DATA IN THIS EXERCISE
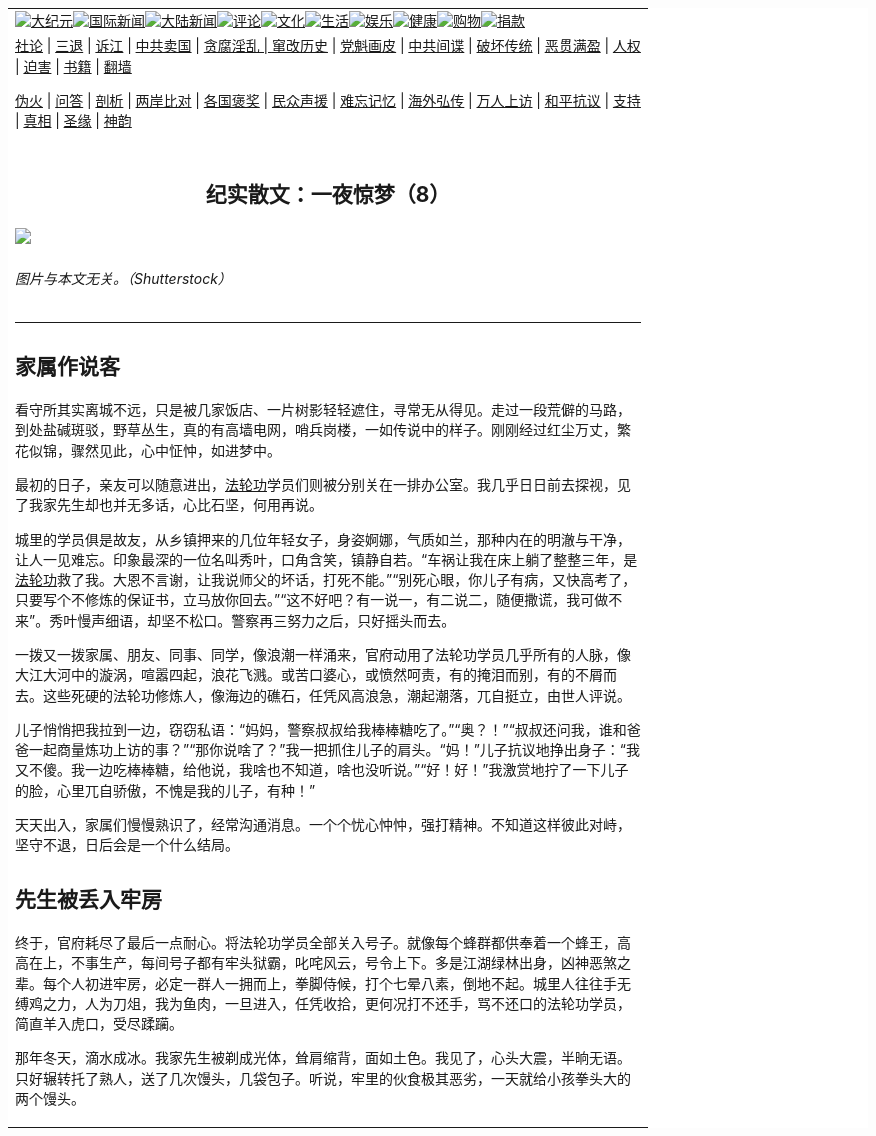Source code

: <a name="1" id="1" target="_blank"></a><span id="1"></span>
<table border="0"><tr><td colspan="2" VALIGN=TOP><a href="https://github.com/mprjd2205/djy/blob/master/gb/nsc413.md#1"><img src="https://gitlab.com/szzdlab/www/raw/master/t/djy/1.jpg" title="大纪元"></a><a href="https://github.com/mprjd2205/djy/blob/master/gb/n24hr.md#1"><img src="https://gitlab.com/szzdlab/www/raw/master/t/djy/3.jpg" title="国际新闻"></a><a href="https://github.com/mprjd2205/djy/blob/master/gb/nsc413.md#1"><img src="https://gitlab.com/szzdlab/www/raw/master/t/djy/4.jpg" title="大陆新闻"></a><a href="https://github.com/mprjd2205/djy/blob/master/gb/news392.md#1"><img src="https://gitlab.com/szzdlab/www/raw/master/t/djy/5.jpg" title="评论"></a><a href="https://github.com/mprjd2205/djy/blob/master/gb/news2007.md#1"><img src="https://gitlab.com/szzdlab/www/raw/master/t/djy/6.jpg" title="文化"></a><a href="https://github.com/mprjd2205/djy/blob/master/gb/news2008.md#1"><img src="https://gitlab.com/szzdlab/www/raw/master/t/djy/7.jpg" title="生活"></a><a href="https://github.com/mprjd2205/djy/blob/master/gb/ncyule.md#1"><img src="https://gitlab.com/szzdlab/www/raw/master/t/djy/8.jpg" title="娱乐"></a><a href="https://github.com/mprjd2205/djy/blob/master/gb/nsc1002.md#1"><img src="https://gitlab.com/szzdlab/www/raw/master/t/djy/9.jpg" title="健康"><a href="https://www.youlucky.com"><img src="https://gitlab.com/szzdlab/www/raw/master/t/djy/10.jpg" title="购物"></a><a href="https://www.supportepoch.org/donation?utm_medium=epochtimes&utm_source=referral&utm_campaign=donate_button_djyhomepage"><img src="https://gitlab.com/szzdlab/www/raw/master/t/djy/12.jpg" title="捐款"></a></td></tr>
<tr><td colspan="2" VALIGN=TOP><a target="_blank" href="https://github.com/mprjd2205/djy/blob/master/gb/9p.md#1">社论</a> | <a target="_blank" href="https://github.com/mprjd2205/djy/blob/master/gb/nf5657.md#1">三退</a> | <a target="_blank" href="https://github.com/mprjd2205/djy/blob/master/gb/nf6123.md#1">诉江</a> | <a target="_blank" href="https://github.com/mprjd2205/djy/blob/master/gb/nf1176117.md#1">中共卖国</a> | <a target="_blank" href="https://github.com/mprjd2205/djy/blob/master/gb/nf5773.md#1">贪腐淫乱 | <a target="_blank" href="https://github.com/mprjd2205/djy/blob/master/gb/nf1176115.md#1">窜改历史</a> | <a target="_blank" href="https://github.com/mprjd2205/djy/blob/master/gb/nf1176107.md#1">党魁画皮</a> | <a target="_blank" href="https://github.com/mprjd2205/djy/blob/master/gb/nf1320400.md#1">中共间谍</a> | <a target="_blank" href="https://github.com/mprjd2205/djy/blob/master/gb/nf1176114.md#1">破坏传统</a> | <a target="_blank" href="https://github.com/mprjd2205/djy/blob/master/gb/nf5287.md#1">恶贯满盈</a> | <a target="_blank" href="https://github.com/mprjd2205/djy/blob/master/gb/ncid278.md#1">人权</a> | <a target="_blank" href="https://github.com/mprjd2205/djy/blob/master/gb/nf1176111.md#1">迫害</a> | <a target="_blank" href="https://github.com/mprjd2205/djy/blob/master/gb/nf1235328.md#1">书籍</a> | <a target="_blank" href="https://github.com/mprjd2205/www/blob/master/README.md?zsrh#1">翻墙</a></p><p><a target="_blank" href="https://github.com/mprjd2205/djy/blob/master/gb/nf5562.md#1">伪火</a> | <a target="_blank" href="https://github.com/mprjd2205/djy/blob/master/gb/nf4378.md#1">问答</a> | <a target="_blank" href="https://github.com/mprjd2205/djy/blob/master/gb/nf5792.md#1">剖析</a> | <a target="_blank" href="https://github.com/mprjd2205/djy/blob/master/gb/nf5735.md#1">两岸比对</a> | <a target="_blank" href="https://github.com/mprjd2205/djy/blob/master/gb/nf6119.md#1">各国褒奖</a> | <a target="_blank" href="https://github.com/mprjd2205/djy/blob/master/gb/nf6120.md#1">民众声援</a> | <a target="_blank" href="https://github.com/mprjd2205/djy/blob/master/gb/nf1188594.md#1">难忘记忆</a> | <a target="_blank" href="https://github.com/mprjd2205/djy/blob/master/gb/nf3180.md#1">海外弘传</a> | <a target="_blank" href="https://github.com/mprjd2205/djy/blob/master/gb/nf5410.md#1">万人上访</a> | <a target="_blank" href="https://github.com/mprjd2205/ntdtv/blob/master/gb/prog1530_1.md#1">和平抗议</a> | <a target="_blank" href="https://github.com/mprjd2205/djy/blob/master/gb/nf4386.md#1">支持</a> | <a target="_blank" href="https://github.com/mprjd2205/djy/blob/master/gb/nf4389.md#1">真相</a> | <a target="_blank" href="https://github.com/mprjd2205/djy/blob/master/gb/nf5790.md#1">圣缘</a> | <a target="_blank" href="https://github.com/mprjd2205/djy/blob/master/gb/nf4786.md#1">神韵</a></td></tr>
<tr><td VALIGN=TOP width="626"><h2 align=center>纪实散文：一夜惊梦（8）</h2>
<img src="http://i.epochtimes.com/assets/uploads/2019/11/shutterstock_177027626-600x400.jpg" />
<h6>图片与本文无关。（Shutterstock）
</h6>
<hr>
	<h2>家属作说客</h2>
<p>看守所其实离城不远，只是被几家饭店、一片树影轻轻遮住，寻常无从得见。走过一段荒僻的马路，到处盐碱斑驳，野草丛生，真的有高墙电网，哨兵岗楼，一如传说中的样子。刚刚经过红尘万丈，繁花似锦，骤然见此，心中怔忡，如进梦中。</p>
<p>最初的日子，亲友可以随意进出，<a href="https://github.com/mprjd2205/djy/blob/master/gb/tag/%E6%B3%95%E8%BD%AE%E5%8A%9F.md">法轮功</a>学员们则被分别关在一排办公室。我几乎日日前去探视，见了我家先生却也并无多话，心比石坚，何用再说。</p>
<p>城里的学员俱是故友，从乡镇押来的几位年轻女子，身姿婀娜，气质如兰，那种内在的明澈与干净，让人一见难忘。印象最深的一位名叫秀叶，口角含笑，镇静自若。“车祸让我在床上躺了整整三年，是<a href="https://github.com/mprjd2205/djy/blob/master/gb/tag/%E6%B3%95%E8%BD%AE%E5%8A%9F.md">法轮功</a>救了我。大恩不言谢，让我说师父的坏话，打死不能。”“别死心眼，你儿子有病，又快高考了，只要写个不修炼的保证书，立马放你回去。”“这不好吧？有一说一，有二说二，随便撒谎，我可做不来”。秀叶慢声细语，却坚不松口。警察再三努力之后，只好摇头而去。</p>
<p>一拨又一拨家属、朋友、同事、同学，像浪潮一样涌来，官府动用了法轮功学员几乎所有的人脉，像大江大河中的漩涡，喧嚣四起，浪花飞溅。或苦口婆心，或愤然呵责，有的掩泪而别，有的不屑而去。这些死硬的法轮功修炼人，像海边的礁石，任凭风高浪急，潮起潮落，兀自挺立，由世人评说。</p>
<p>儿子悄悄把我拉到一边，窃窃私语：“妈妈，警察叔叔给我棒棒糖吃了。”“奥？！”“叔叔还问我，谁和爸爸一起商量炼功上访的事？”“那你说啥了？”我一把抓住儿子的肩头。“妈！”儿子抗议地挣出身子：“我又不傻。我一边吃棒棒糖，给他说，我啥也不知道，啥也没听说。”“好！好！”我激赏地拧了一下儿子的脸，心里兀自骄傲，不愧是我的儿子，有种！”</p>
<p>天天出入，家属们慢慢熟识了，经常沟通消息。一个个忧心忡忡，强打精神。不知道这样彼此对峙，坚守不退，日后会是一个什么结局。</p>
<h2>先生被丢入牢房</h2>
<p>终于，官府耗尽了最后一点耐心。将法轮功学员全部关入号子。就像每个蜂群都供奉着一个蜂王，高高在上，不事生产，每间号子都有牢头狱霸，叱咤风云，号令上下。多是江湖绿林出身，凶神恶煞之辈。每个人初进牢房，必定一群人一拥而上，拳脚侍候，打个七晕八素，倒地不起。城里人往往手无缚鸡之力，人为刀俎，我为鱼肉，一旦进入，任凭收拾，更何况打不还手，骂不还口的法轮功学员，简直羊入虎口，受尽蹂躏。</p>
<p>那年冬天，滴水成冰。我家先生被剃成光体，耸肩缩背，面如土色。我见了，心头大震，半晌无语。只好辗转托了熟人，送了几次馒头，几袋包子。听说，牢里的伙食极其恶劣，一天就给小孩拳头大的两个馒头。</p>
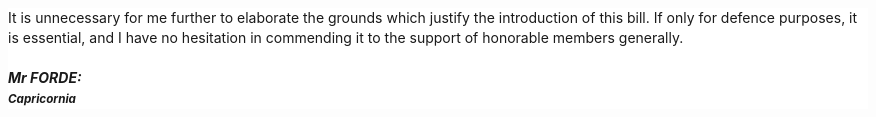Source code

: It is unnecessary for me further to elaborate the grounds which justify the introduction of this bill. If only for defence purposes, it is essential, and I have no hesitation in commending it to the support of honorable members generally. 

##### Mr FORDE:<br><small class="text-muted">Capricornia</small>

HOW TO COMPLETE THIS TASK
In the material above, find the line containing "<h2>家属作说客</h2>" and the line containing "<p>终于，官府耗尽了最后一", then write out exactly those two lines and every line between them, and nothing more.

WRITTEN RESPONSE
	<h2>家属作说客</h2>
<p>看守所其实离城不远，只是被几家饭店、一片树影轻轻遮住，寻常无从得见。走过一段荒僻的马路，到处盐碱斑驳，野草丛生，真的有高墙电网，哨兵岗楼，一如传说中的样子。刚刚经过红尘万丈，繁花似锦，骤然见此，心中怔忡，如进梦中。</p>
<p>最初的日子，亲友可以随意进出，<a href="https://github.com/mprjd2205/djy/blob/master/gb/tag/%E6%B3%95%E8%BD%AE%E5%8A%9F.md">法轮功</a>学员们则被分别关在一排办公室。我几乎日日前去探视，见了我家先生却也并无多话，心比石坚，何用再说。</p>
<p>城里的学员俱是故友，从乡镇押来的几位年轻女子，身姿婀娜，气质如兰，那种内在的明澈与干净，让人一见难忘。印象最深的一位名叫秀叶，口角含笑，镇静自若。“车祸让我在床上躺了整整三年，是<a href="https://github.com/mprjd2205/djy/blob/master/gb/tag/%E6%B3%95%E8%BD%AE%E5%8A%9F.md">法轮功</a>救了我。大恩不言谢，让我说师父的坏话，打死不能。”“别死心眼，你儿子有病，又快高考了，只要写个不修炼的保证书，立马放你回去。”“这不好吧？有一说一，有二说二，随便撒谎，我可做不来”。秀叶慢声细语，却坚不松口。警察再三努力之后，只好摇头而去。</p>
<p>一拨又一拨家属、朋友、同事、同学，像浪潮一样涌来，官府动用了法轮功学员几乎所有的人脉，像大江大河中的漩涡，喧嚣四起，浪花飞溅。或苦口婆心，或愤然呵责，有的掩泪而别，有的不屑而去。这些死硬的法轮功修炼人，像海边的礁石，任凭风高浪急，潮起潮落，兀自挺立，由世人评说。</p>
<p>儿子悄悄把我拉到一边，窃窃私语：“妈妈，警察叔叔给我棒棒糖吃了。”“奥？！”“叔叔还问我，谁和爸爸一起商量炼功上访的事？”“那你说啥了？”我一把抓住儿子的肩头。“妈！”儿子抗议地挣出身子：“我又不傻。我一边吃棒棒糖，给他说，我啥也不知道，啥也没听说。”“好！好！”我激赏地拧了一下儿子的脸，心里兀自骄傲，不愧是我的儿子，有种！”</p>
<p>天天出入，家属们慢慢熟识了，经常沟通消息。一个个忧心忡忡，强打精神。不知道这样彼此对峙，坚守不退，日后会是一个什么结局。</p>
<h2>先生被丢入牢房</h2>
<p>终于，官府耗尽了最后一点耐心。将法轮功学员全部关入号子。就像每个蜂群都供奉着一个蜂王，高高在上，不事生产，每间号子都有牢头狱霸，叱咤风云，号令上下。多是江湖绿林出身，凶神恶煞之辈。每个人初进牢房，必定一群人一拥而上，拳脚侍候，打个七晕八素，倒地不起。城里人往往手无缚鸡之力，人为刀俎，我为鱼肉，一旦进入，任凭收拾，更何况打不还手，骂不还口的法轮功学员，简直羊入虎口，受尽蹂躏。</p>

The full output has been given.